Roy isn't showing his hand, but it sounds like he's thinking about putting Brice Johnson into the starting lineup. Depends on matchups.— Chris Moore (@CB_ChrisMoore) February 11, 2014
Johnson is North Carolina's best interior threat, leading the team with a 53.8 shooting percentage and tied with Kennedy Meeks with 6.7 rebounds per game.
Meeks is a true big man, but he lacks the quickness to defend anyone Duke will throw at him, most notably Amile Jefferson, who starts alongside Parker at forward.
That could actually turn into a silver lining for UNC, allowing Roy Williams to match up the smaller, quicker Johnson with Jefferson; both players are 6'9", 210 pounds, but Johnson is the more credible post player. In that scenario, Williams could lean on his superior scorer and spell with Meeks' size out of the second unit.
Though he's iffy on defense, Johnson has the athleticism to parry Jefferson and the skill to punish him on the other end. If Johnson gets going inside, Duke won't have much recourse to stop him.
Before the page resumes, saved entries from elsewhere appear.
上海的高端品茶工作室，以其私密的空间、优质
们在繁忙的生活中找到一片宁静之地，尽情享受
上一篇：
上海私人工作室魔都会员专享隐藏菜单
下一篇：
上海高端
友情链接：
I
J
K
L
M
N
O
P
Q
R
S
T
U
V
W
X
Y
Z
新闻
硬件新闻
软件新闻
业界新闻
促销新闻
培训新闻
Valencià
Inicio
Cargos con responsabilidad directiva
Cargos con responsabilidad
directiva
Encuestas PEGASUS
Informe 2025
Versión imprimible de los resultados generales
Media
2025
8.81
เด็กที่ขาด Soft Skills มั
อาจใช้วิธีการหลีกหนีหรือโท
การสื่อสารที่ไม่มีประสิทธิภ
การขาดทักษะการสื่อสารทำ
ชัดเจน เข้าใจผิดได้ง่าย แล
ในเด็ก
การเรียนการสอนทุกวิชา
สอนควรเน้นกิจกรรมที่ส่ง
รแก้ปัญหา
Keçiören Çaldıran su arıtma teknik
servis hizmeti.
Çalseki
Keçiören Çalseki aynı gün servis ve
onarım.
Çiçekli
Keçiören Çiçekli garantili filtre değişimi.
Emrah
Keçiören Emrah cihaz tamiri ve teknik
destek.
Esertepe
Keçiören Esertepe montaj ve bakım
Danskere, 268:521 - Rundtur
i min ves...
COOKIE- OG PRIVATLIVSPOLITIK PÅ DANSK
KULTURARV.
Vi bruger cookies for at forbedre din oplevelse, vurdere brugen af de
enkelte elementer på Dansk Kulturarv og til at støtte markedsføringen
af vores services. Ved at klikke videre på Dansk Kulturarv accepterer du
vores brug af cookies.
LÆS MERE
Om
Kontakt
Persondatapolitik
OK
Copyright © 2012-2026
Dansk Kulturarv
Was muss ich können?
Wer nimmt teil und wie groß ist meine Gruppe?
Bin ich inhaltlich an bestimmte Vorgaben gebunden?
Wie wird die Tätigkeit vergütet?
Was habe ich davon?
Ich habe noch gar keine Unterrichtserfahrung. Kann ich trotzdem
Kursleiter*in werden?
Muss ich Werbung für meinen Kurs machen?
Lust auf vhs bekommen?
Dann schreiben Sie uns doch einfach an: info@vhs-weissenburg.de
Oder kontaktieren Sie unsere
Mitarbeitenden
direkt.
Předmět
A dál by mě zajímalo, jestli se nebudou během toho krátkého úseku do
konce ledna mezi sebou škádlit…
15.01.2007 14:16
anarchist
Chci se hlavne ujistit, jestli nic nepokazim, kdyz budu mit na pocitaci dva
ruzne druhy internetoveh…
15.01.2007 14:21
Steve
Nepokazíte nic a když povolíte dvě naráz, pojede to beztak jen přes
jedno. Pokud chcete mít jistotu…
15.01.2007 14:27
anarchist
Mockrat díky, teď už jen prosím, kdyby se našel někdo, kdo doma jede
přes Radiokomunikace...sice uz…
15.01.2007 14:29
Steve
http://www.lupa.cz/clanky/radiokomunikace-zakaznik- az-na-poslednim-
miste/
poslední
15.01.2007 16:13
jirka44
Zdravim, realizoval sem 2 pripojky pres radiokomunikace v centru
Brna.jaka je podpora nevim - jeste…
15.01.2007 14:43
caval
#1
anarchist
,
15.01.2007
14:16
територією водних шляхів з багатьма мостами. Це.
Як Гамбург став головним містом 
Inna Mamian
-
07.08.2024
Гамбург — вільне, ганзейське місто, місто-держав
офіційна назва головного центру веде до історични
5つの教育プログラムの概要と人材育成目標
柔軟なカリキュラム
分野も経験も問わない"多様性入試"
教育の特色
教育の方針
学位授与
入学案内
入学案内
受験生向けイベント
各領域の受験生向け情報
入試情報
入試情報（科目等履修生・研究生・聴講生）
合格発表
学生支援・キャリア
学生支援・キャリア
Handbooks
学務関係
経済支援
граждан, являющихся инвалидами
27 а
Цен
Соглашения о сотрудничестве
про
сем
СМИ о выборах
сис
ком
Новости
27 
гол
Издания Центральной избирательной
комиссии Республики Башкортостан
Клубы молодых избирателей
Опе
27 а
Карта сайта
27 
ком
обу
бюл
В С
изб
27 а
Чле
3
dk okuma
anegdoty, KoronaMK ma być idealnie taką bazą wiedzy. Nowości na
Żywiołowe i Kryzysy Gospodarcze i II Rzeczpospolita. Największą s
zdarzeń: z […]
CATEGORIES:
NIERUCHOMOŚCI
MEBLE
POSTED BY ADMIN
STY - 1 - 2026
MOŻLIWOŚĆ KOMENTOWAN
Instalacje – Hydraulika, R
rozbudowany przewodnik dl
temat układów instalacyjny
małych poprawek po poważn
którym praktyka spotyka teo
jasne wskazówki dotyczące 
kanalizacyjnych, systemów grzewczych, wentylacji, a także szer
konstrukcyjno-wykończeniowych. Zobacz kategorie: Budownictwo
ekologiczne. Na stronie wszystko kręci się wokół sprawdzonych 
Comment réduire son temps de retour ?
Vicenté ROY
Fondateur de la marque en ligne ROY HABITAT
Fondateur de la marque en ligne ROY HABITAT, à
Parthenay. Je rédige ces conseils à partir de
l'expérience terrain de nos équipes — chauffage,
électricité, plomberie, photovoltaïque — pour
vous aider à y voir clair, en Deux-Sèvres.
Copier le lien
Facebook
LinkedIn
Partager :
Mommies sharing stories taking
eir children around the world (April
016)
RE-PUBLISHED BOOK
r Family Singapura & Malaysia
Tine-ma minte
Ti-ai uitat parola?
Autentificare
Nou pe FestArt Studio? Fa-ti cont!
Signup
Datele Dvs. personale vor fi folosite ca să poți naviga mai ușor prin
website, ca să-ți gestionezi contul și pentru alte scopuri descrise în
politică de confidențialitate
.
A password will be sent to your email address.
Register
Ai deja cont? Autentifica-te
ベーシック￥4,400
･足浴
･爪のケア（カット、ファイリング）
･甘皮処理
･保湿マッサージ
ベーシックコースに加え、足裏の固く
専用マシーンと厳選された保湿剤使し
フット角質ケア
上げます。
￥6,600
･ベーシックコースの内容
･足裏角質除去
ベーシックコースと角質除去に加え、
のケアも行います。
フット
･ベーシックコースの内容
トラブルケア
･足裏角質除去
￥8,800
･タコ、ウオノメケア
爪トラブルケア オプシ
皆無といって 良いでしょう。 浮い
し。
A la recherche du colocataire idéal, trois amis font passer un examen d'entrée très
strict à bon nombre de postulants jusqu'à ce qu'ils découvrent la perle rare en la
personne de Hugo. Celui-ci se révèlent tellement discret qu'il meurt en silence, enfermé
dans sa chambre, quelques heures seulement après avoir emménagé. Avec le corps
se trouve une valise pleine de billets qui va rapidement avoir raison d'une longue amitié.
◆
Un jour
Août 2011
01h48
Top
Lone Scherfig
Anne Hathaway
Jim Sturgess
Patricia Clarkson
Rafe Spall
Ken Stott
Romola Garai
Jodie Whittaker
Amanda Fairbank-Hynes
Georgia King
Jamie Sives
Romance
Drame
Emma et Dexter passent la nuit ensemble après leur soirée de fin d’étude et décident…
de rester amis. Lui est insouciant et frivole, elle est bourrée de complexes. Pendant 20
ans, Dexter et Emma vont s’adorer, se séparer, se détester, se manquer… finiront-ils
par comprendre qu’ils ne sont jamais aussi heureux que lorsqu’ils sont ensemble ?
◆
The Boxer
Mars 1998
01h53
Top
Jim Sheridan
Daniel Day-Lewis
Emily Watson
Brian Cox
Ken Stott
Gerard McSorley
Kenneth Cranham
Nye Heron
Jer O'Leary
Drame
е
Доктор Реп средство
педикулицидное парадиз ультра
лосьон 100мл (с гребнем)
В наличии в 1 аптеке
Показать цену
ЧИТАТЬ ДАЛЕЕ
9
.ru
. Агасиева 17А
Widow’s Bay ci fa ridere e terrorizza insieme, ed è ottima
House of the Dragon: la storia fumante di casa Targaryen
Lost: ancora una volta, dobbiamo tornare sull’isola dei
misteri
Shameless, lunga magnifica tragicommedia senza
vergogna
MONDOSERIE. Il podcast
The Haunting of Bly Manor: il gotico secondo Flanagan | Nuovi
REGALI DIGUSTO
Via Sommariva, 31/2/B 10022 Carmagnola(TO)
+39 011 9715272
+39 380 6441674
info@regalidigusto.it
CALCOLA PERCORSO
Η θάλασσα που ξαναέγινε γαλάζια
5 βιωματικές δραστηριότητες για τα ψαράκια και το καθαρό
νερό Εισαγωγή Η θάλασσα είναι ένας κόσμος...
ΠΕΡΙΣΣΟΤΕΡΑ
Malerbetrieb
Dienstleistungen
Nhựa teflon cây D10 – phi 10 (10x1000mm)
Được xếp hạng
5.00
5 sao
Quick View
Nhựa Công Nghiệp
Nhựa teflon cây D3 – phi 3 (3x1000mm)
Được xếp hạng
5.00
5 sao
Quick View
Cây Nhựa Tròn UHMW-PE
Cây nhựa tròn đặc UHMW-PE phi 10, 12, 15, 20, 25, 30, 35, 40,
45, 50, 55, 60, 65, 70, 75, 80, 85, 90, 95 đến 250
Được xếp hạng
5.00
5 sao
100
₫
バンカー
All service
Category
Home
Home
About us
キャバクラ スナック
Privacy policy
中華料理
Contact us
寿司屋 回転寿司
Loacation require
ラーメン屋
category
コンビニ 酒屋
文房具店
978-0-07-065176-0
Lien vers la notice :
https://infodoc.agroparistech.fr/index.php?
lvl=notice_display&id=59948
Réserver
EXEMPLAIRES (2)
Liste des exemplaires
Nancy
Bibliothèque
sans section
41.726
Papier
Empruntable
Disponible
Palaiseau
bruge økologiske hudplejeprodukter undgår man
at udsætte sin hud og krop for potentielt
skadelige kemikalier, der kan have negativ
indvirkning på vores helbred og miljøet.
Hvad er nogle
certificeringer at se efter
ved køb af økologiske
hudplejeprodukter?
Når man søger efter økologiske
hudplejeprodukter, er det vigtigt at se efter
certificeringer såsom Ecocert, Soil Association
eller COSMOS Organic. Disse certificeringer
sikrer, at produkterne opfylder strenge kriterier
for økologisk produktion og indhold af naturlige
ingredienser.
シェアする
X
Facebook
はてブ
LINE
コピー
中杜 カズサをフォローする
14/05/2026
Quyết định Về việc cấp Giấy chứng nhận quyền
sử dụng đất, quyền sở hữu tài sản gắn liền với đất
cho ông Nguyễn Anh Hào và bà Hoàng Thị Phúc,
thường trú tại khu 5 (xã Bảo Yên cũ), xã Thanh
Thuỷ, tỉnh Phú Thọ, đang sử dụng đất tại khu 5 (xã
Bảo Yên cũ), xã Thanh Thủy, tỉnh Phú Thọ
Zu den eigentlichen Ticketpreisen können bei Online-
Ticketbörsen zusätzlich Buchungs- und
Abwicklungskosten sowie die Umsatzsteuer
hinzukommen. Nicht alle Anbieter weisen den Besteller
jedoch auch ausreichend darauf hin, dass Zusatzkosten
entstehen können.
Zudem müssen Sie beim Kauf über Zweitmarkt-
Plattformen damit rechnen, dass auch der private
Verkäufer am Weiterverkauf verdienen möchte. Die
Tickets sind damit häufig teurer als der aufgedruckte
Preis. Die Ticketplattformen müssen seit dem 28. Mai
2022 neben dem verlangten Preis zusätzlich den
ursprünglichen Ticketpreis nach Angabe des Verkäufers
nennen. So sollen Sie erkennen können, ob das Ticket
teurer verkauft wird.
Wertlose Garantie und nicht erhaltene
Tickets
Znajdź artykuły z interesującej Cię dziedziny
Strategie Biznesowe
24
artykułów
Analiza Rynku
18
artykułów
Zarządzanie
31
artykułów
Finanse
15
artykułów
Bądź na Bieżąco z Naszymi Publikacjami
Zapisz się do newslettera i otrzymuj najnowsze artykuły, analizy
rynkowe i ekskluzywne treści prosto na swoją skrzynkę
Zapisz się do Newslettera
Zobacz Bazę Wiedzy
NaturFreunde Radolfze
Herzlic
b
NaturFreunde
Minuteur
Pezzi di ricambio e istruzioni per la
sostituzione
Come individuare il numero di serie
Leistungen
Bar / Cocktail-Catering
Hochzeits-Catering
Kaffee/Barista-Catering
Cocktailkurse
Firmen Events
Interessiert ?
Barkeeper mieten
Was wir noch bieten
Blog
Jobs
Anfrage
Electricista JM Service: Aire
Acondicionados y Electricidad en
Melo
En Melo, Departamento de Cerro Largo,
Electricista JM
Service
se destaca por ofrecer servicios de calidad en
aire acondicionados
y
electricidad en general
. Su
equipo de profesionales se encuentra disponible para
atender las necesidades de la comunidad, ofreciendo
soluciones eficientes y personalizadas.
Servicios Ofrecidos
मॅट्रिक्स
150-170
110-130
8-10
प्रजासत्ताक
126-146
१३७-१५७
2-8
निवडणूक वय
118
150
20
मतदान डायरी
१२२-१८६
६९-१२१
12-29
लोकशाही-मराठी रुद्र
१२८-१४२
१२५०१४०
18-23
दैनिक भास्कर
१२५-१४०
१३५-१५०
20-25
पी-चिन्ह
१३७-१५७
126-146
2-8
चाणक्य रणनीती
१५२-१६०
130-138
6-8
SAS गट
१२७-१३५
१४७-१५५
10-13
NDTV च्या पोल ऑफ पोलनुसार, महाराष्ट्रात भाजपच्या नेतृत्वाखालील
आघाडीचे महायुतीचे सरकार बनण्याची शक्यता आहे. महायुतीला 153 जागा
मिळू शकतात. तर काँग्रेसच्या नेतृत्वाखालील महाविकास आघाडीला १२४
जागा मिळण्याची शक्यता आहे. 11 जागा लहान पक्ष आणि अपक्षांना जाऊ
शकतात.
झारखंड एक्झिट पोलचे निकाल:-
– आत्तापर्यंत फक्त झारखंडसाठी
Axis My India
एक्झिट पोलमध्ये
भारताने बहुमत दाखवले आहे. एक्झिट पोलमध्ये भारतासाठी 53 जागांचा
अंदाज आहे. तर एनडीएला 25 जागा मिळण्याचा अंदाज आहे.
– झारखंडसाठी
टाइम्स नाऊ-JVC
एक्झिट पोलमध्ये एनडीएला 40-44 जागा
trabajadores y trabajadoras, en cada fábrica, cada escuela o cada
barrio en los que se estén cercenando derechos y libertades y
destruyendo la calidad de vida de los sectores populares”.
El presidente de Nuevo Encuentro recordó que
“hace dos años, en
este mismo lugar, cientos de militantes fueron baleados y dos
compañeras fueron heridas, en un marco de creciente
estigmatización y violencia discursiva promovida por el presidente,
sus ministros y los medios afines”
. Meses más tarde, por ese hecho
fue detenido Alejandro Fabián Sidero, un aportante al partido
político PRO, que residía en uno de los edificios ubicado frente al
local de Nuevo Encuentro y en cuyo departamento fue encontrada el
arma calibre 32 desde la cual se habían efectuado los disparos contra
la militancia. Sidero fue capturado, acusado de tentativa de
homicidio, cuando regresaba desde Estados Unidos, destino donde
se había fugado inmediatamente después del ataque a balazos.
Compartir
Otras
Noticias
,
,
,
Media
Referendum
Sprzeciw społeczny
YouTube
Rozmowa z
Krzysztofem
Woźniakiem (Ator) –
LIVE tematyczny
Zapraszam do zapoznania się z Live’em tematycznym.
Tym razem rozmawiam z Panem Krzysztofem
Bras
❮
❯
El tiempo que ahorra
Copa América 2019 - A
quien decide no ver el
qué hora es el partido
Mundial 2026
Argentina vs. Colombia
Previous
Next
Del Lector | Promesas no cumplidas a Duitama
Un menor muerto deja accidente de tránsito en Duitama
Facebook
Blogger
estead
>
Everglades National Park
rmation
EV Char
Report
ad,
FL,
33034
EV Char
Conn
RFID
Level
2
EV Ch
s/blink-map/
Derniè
Duke: Give Quinn Cook Help
If Duke can't protect the rim, it at least must stop Marcus Paige from breaking down the defense.
Paige is having a breakout year for the Heels, leading the team with 17.0 points and turning the ball over just 2.2 times per game. That's not what Duke wants to hear; the Blue Devils take their defensive cue from their point guard, and Quinn Cook is at his best when he's forcing turnovers.
The more you watch Quinn Cook play, the more it looks like he's arrived as a player. Can both score + facilitate. Had 8 steals vs. UCLA.— Jon Rothstein (@JonRothstein) December 20, 2013
Cook is a capable defender, but holding Paige in check shouldn't be Cook's job alone. Duke has to be proactive as a team to cut off Paige's driving lanes; after all, the Tar Heels don't have the shooters to make opponents pay when Paige gets contained.
Sending help from the wings will limit Paige's space without leaving UNC's inside scorers open. As an added bonus, that means Mike Krzyzewski can have his guys help without exposing Parker to more aggressive defensive scheming, and thus potential foul trouble.
UNC: Run Off Rebounds
How do the Tar Heels deal with their outside shooting woes? By getting to the rim—early, often and most importantly, quickly.
From Paige to James Michael McAdoo and all the way down the roster, UNC has guys who can turn and run as soon as the Heels secure the rebound, turning defensed shots into fastbreaks.
Credit the Carolina bigs as well; Williams' forwards are effective outlet passers, getting Paige the ball out ahead of the backpedalling defense and in position to either slash to the hoop himself or use his legs and his dribble to create an opening for a fellow Heel to score.
Marcus Paige on that Nick Van Exel ish— Eamonn Brennan (@eamonnbrennan) December 15, 2013
While the Blue Devils have the speed to keep up with Carolina, they don't have anyone they can count on to consistently contest the Tar Heels' attempts inside.
At the very least, running at every opportunity will sap some of Duke's energy and throw the team off balance. At the best, it could destabilize the Blue Devils enough for UNC to pull out the win.